EXERCISE GOAL: Each of the records below must be reproduced exactly.

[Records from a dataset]
++++++++++

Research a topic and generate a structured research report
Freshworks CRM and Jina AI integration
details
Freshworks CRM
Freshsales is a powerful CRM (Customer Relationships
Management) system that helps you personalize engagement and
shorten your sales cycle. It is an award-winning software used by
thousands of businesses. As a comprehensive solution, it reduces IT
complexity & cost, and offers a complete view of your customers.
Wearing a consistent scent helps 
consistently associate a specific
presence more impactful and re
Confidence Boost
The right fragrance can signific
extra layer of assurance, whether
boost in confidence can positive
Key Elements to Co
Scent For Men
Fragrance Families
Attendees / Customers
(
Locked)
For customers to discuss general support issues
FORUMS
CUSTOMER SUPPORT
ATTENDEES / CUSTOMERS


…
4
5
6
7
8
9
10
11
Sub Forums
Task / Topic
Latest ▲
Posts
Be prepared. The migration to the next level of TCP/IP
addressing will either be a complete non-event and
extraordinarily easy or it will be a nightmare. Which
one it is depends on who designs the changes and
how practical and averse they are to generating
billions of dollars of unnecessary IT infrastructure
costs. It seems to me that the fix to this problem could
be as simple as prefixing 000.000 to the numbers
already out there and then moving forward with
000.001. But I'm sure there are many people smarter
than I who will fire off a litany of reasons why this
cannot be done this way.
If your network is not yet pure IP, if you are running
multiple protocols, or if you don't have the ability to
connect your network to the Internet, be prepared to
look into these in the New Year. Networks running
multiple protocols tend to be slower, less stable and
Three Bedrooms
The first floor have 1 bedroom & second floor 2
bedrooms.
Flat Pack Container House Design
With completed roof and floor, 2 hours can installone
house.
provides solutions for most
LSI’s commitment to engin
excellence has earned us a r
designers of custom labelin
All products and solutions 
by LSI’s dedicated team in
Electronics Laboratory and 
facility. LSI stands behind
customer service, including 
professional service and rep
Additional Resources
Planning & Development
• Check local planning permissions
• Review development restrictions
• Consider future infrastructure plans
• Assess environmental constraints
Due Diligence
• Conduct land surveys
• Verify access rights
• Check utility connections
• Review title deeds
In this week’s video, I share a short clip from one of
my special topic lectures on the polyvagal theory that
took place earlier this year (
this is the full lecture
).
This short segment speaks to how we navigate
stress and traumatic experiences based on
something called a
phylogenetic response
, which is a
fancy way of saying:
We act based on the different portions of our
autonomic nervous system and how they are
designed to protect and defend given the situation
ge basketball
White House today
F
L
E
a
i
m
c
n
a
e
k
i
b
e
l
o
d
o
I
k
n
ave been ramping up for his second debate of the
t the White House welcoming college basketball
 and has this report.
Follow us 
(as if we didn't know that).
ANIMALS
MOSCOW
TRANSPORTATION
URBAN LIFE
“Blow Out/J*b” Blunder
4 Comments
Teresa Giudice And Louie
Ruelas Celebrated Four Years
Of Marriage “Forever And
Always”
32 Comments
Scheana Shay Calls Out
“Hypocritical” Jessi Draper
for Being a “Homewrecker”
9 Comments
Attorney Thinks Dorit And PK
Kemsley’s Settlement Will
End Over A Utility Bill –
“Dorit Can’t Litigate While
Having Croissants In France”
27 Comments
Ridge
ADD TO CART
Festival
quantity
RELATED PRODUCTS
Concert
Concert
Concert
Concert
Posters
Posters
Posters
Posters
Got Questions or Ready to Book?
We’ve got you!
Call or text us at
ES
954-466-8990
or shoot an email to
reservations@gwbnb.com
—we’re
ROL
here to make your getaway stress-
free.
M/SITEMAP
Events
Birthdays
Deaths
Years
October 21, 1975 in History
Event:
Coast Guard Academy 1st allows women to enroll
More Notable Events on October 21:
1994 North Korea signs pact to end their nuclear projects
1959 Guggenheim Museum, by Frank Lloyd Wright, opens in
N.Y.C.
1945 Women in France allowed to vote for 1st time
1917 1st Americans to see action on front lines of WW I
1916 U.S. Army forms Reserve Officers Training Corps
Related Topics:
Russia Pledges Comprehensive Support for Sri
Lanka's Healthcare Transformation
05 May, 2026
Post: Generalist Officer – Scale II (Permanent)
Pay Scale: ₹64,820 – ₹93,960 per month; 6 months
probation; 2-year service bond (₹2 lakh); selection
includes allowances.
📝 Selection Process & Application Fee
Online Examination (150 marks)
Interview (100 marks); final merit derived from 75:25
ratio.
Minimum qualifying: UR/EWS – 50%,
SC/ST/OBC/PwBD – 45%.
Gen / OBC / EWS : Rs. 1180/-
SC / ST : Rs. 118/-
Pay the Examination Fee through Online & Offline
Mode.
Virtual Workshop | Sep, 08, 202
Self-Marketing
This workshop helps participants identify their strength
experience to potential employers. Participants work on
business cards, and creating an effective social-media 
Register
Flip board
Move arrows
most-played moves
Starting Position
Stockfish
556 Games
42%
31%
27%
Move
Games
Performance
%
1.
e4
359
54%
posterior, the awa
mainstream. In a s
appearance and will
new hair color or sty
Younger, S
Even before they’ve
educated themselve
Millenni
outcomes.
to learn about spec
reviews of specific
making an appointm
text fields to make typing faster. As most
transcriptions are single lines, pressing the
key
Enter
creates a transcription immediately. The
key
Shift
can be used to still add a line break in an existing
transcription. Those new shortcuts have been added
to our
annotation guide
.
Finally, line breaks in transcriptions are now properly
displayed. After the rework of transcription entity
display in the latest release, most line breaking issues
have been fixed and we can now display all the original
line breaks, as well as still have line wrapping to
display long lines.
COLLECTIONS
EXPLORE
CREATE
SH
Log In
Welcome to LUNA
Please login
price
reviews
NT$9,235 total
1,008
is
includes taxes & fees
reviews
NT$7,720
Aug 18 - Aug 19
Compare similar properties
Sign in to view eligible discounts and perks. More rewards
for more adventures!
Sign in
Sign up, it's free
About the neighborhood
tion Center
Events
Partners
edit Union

++++++++++

COMPLETED TASK:
Research a topic and generate a structured research report
Freshworks CRM and Jina AI integration
details
Freshworks CRM
Freshsales is a powerful CRM (Customer Relationships
Management) system that helps you personalize engagement and
shorten your sales cycle. It is an award-winning software used by
thousands of businesses. As a comprehensive solution, it reduces IT
complexity & cost, and offers a complete view of your customers.
Wearing a consistent scent helps 
consistently associate a specific
presence more impactful and re
Confidence Boost
The right fragrance can signific
extra layer of assurance, whether
boost in confidence can positive
Key Elements to Co
Scent For Men
Fragrance Families
Attendees / Customers
(
Locked)
For customers to discuss general support issues
FORUMS
CUSTOMER SUPPORT
ATTENDEES / CUSTOMERS


…
4
5
6
7
8
9
10
11
Sub Forums
Task / Topic
Latest ▲
Posts
Be prepared. The migration to the next level of TCP/IP
addressing will either be a complete non-event and
extraordinarily easy or it will be a nightmare. Which
one it is depends on who designs the changes and
how practical and averse they are to generating
billions of dollars of unnecessary IT infrastructure
costs. It seems to me that the fix to this problem could
be as simple as prefixing 000.000 to the numbers
already out there and then moving forward with
000.001. But I'm sure there are many people smarter
than I who will fire off a litany of reasons why this
cannot be done this way.
If your network is not yet pure IP, if you are running
multiple protocols, or if you don't have the ability to
connect your network to the Internet, be prepared to
look into these in the New Year. Networks running
multiple protocols tend to be slower, less stable and
Three Bedrooms
The first floor have 1 bedroom & second floor 2
bedrooms.
Flat Pack Container House Design
With completed roof and floor, 2 hours can installone
house.
provides solutions for most
LSI’s commitment to engin
excellence has earned us a r
designers of custom labelin
All products and solutions 
by LSI’s dedicated team in
Electronics Laboratory and 
facility. LSI stands behind
customer service, including 
professional service and rep
Additional Resources
Planning & Development
• Check local planning permissions
• Review development restrictions
• Consider future infrastructure plans
• Assess environmental constraints
Due Diligence
• Conduct land surveys
• Verify access rights
• Check utility connections
• Review title deeds
In this week’s video, I share a short clip from one of
my special topic lectures on the polyvagal theory that
took place earlier this year (
this is the full lecture
).
This short segment speaks to how we navigate
stress and traumatic experiences based on
something called a
phylogenetic response
, which is a
fancy way of saying:
We act based on the different portions of our
autonomic nervous system and how they are
designed to protect and defend given the situation
ge basketball
White House today
F
L
E
a
i
m
c
n
a
e
k
i
b
e
l
o
d
o
I
k
n
ave been ramping up for his second debate of the
t the White House welcoming college basketball
 and has this report.
Follow us 
(as if we didn't know that).
ANIMALS
MOSCOW
TRANSPORTATION
URBAN LIFE
“Blow Out/J*b” Blunder
4 Comments
Teresa Giudice And Louie
Ruelas Celebrated Four Years
Of Marriage “Forever And
Always”
32 Comments
Scheana Shay Calls Out
“Hypocritical” Jessi Draper
for Being a “Homewrecker”
9 Comments
Attorney Thinks Dorit And PK
Kemsley’s Settlement Will
End Over A Utility Bill –
“Dorit Can’t Litigate While
Having Croissants In France”
27 Comments
Ridge
ADD TO CART
Festival
quantity
RELATED PRODUCTS
Concert
Concert
Concert
Concert
Posters
Posters
Posters
Posters
Got Questions or Ready to Book?
We’ve got you!
Call or text us at
ES
954-466-8990
or shoot an email to
reservations@gwbnb.com
—we’re
ROL
here to make your getaway stress-
free.
M/SITEMAP
Events
Birthdays
Deaths
Years
October 21, 1975 in History
Event:
Coast Guard Academy 1st allows women to enroll
More Notable Events on October 21:
1994 North Korea signs pact to end their nuclear projects
1959 Guggenheim Museum, by Frank Lloyd Wright, opens in
N.Y.C.
1945 Women in France allowed to vote for 1st time
1917 1st Americans to see action on front lines of WW I
1916 U.S. Army forms Reserve Officers Training Corps
Related Topics:
Russia Pledges Comprehensive Support for Sri
Lanka's Healthcare Transformation
05 May, 2026
Post: Generalist Officer – Scale II (Permanent)
Pay Scale: ₹64,820 – ₹93,960 per month; 6 months
probation; 2-year service bond (₹2 lakh); selection
includes allowances.
📝 Selection Process & Application Fee
Online Examination (150 marks)
Interview (100 marks); final merit derived from 75:25
ratio.
Minimum qualifying: UR/EWS – 50%,
SC/ST/OBC/PwBD – 45%.
Gen / OBC / EWS : Rs. 1180/-
SC / ST : Rs. 118/-
Pay the Examination Fee through Online & Offline
Mode.
Virtual Workshop | Sep, 08, 202
Self-Marketing
This workshop helps participants identify their strength
experience to potential employers. Participants work on
business cards, and creating an effective social-media 
Register
Flip board
Move arrows
most-played moves
Starting Position
Stockfish
556 Games
42%
31%
27%
Move
Games
Performance
%
1.
e4
359
54%
posterior, the awa
mainstream. In a s
appearance and will
new hair color or sty
Younger, S
Even before they’ve
educated themselve
Millenni
outcomes.
to learn about spec
reviews of specific
making an appointm
text fields to make typing faster. As most
transcriptions are single lines, pressing the
key
Enter
creates a transcription immediately. The
key
Shift
can be used to still add a line break in an existing
transcription. Those new shortcuts have been added
to our
annotation guide
.
Finally, line breaks in transcriptions are now properly
displayed. After the rework of transcription entity
display in the latest release, most line breaking issues
have been fixed and we can now display all the original
line breaks, as well as still have line wrapping to
display long lines.
COLLECTIONS
EXPLORE
CREATE
SH
Log In
Welcome to LUNA
Please login
price
reviews
NT$9,235 total
1,008
is
includes taxes & fees
reviews
NT$7,720
Aug 18 - Aug 19
Compare similar properties
Sign in to view eligible discounts and perks. More rewards
for more adventures!
Sign in
Sign up, it's free
About the neighborhood
tion Center
Events
Partners
edit Union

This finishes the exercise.